* **Problem requirements**
Every line containing "name" should be identified and copied from the data below.

* **Task input**

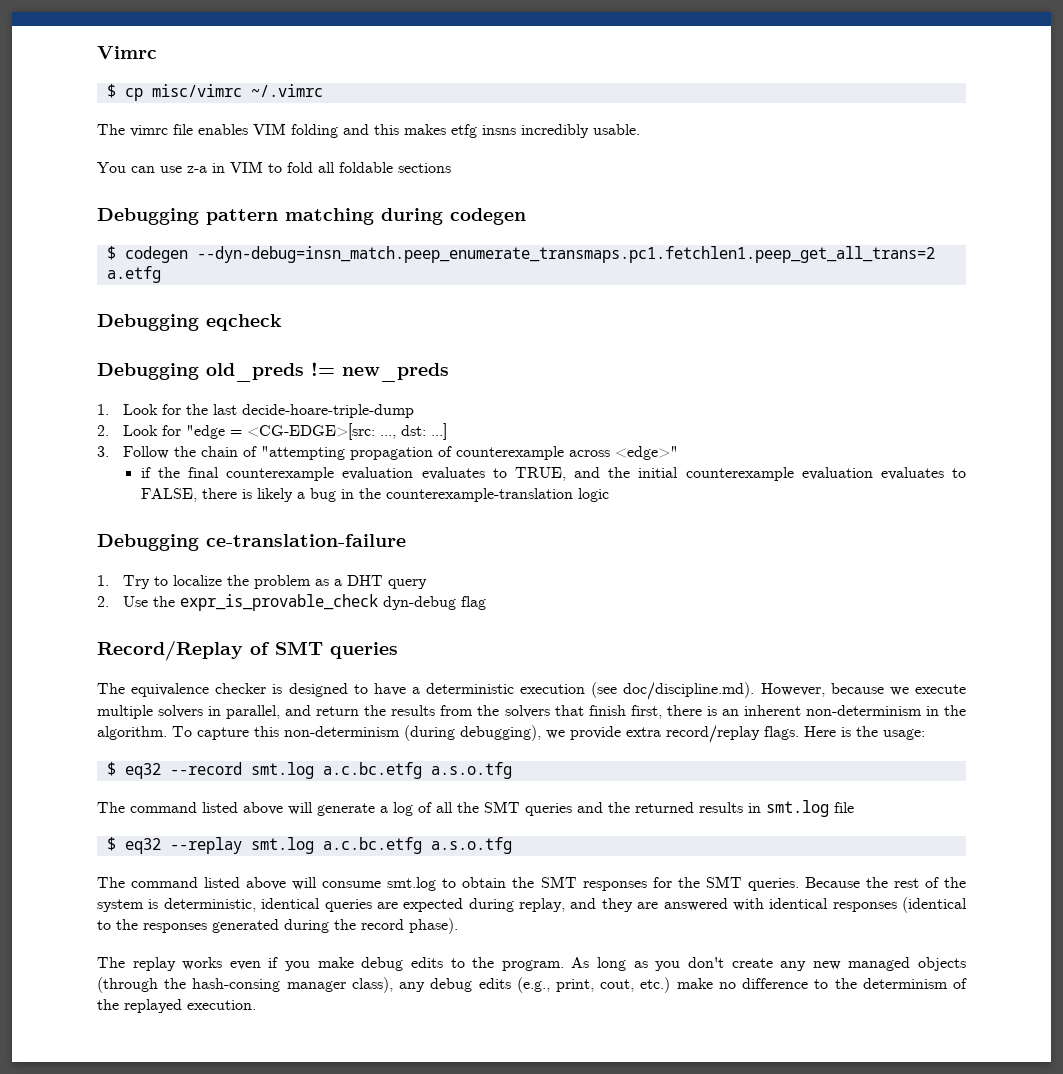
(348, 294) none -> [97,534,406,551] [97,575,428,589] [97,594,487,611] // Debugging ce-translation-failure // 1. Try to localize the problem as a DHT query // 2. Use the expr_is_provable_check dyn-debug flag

==

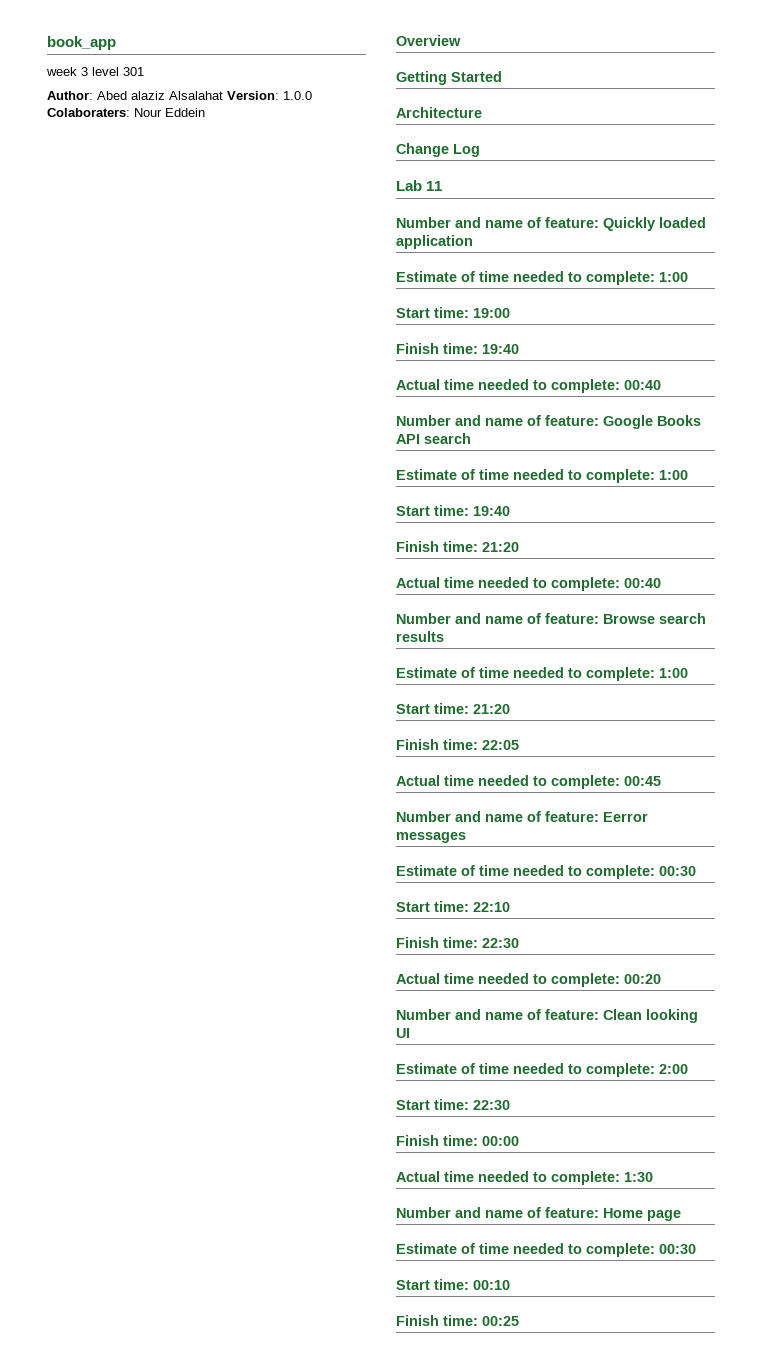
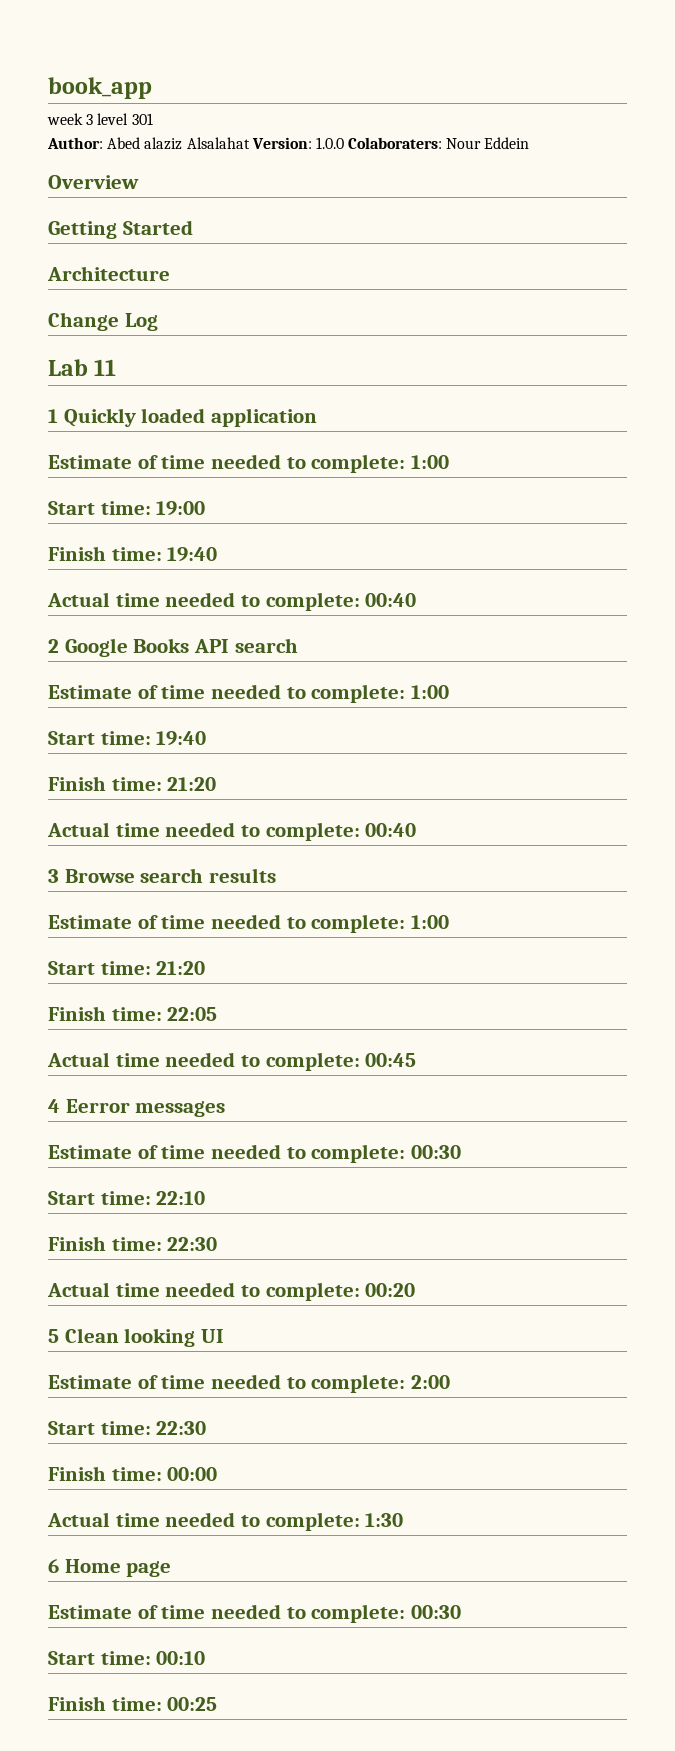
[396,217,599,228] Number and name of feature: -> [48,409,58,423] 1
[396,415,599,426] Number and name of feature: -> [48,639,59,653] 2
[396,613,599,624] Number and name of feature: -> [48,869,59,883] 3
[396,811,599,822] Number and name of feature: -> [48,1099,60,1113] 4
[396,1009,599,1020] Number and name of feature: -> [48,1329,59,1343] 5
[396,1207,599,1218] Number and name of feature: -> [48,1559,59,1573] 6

* **Response below**
[396,217,599,228] Number and name of feature: -> [48,409,58,423] 1
[396,415,599,426] Number and name of feature: -> [48,639,59,653] 2
[396,613,599,624] Number and name of feature: -> [48,869,59,883] 3
[396,811,599,822] Number and name of feature: -> [48,1099,60,1113] 4
[396,1009,599,1020] Number and name of feature: -> [48,1329,59,1343] 5
[396,1207,599,1218] Number and name of feature: -> [48,1559,59,1573] 6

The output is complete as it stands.